Right from the day he tested positive in 1990, Gary considered it a death sentence, though at that point he was completely fit and healthy. Two years later he was dead. He was 33 years old.

 

During his last days, I lived at the hospital for three weeks, sleeping on a bed in his room. I ate the hospital food, but I bought his food from Marks and Spencer. It took every penny we had, but that’s what you do. His lungs kept collapsing, and finally the thoracic surgeon, a tall, elegant, wonderful man, told us: “I’m really sorry, there’s nothing we can do. The only option would be a lung transplant but you simply wouldn’t survive the operation.” Gary and I talked things over, knowing we didn’t want to prolong this. We knew he was going to die and the only question was: do you do it badly, in distress and pain, or do you do it well, with your friends around you?

 

We had a meeting to explain this to his doctors.

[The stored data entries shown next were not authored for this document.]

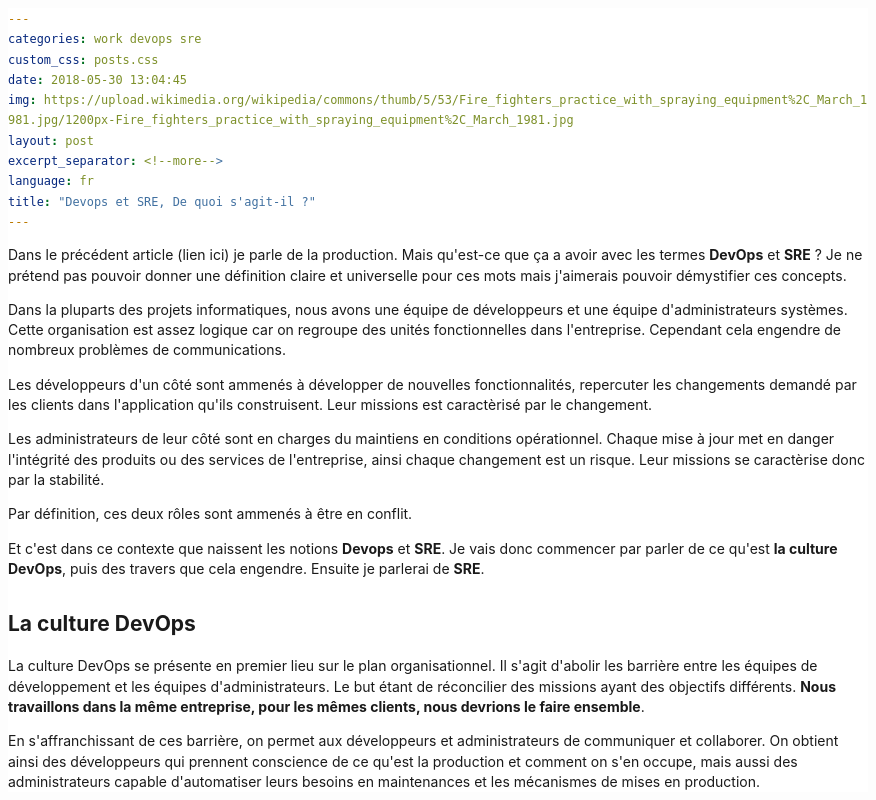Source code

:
 ```yaml
---
categories: work devops sre
custom_css: posts.css
date: 2018-05-30 13:04:45
img: https://upload.wikimedia.org/wikipedia/commons/thumb/5/53/Fire_fighters_practice_with_spraying_equipment%2C_March_1981.jpg/1200px-Fire_fighters_practice_with_spraying_equipment%2C_March_1981.jpg
layout: post
excerpt_separator: <!--more-->
language: fr
title: "Devops et SRE, De quoi s'agit-il ?"
---
```


Dans le précédent article (lien ici) je parle de la production. Mais qu'est-ce
que ça a avoir avec les termes **DevOps** et **SRE** ? Je ne prétend pas pouvoir
donner une définition claire et universelle pour ces mots mais j'aimerais
pouvoir démystifier ces concepts.



Dans la pluparts des projets informatiques, nous avons une équipe de
développeurs et une équipe d'administrateurs systèmes. Cette organisation est
assez logique car on regroupe des unités fonctionnelles dans l'entreprise.
Cependant cela engendre de nombreux problèmes de communications.

Les développeurs d'un côté sont ammenés à développer de nouvelles
fonctionnalités, repercuter les changements demandé par les clients dans
l'application qu'ils construisent. Leur missions est caractèrisé par le
changement.

Les administrateurs de leur côté sont en charges du maintiens en conditions
opérationnel. Chaque mise à jour met en danger l'intégrité des produits ou des
services de l'entreprise, ainsi chaque changement est un risque. Leur missions
se caractèrise donc par la stabilité.

Par définition, ces deux rôles sont ammenés à être en conflit.

Et c'est dans ce contexte que naissent les notions **Devops** et **SRE**. Je
vais donc commencer par parler de ce qu'est **la culture DevOps**, puis des
travers que cela engendre. Ensuite je parlerai de **SRE**.

## La culture DevOps

La culture DevOps se présente en premier lieu sur le plan organisationnel. Il
s'agit d'abolir les barrière entre les équipes de développement et les équipes
d'administrateurs. Le but étant de réconcilier des missions ayant des objectifs
différents. **Nous travaillons dans la même entreprise, pour les mêmes clients,
nous devrions le faire ensemble**.

En s'affranchissant de ces barrière, on permet aux développeurs et
administrateurs de communiquer et collaborer. On obtient ainsi des développeurs
qui prennent conscience de ce qu'est la production et comment on s'en occupe,
mais aussi des administrateurs capable d'automatiser leurs besoins en
maintenances et les mécanismes de mises en production.
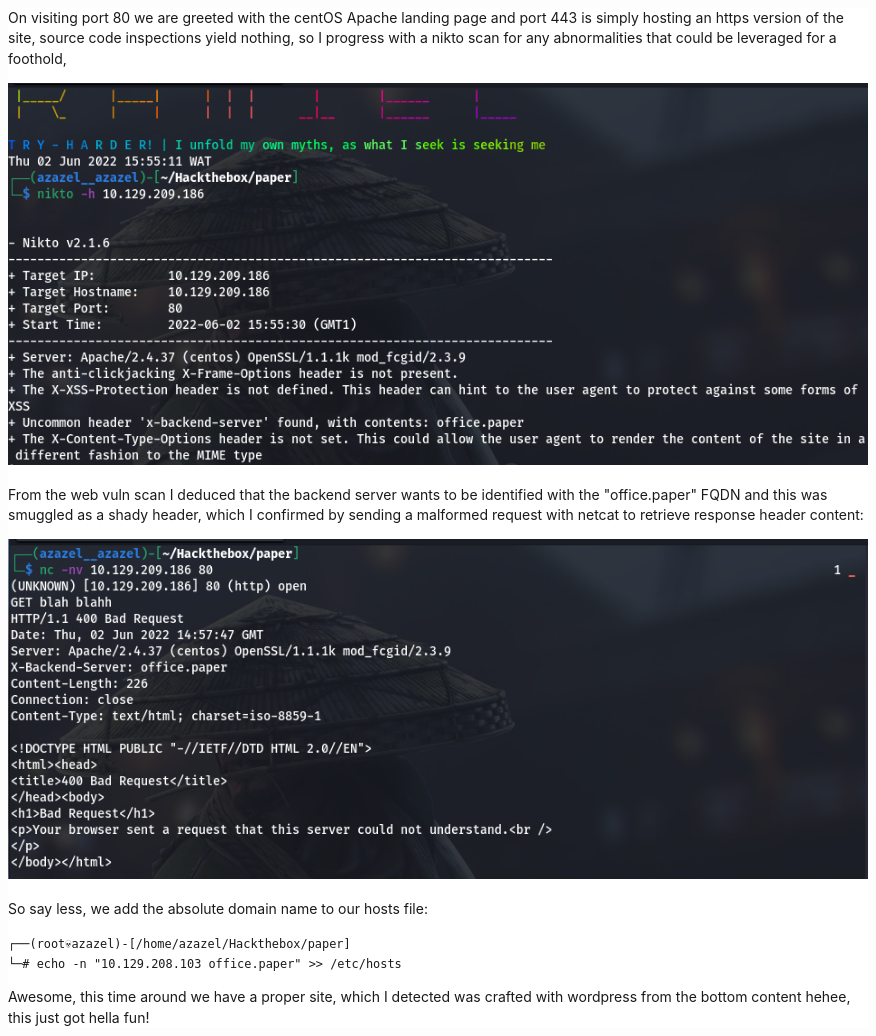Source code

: On visiting port 80 we are greeted with the centOS Apache landing page and port 443 is simply hosting an https version of the site, source code inspections yield nothing, so I progress with a nikto scan for any abnormalities that could be leveraged for a foothold,

![image](/assets/img/posts/Hackthebox/paper/nikto.png)

From the web vuln scan I deduced that the backend server wants to be identified with the "office.paper" FQDN and this was smuggled as a shady header, which I confirmed by sending a malformed request with netcat to retrieve response header content:

![image](/assets/img/posts/Hackthebox/paper/netcat.png)

So say less, we add the absolute domain name to our hosts file:
```
┌──(root💀azazel)-[/home/azazel/Hackthebox/paper]
└─# echo -n "10.129.208.103 office.paper" >> /etc/hosts
```
Awesome, this time around we have a proper site, which I detected was crafted with wordpress from the bottom content hehee, this just got hella fun!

One asked Gary: “Anything we can get you?” “A bucket of morphine,” was his reply. “A bucket of morphine coming up,” said the doctor. We called Gary’s family and close friends and told them they needed to be there in the next 24 hours. We dressed up the room, we put music on, and slowly increased the morphine to ease his pain. All through, we talked to Gary as if he were wide awake – just because someone is unconscious doesn’t mean they don’t know what’s happening. Once, when the music stopped, his close friend from Virgin Airways, Carol, who’d been given as much time off work as she needed to come and help us, asked what she should put on next. I said “ask Gary”– he hadn’t spoken for several hours. She asked him – and he astonished us all by simply saying: “Enya.” So we did. 

 

Finally, peacefully, in the early hours of the morning, off he went. I’m proud of what we did for him. One of the nurses came in and helped me wash him and dress him, then I and a couple of close friends walked out of the hospital into a bright sunny morning, and I remember thinking: this is another dawn I’m seeing which someone I care about won’t.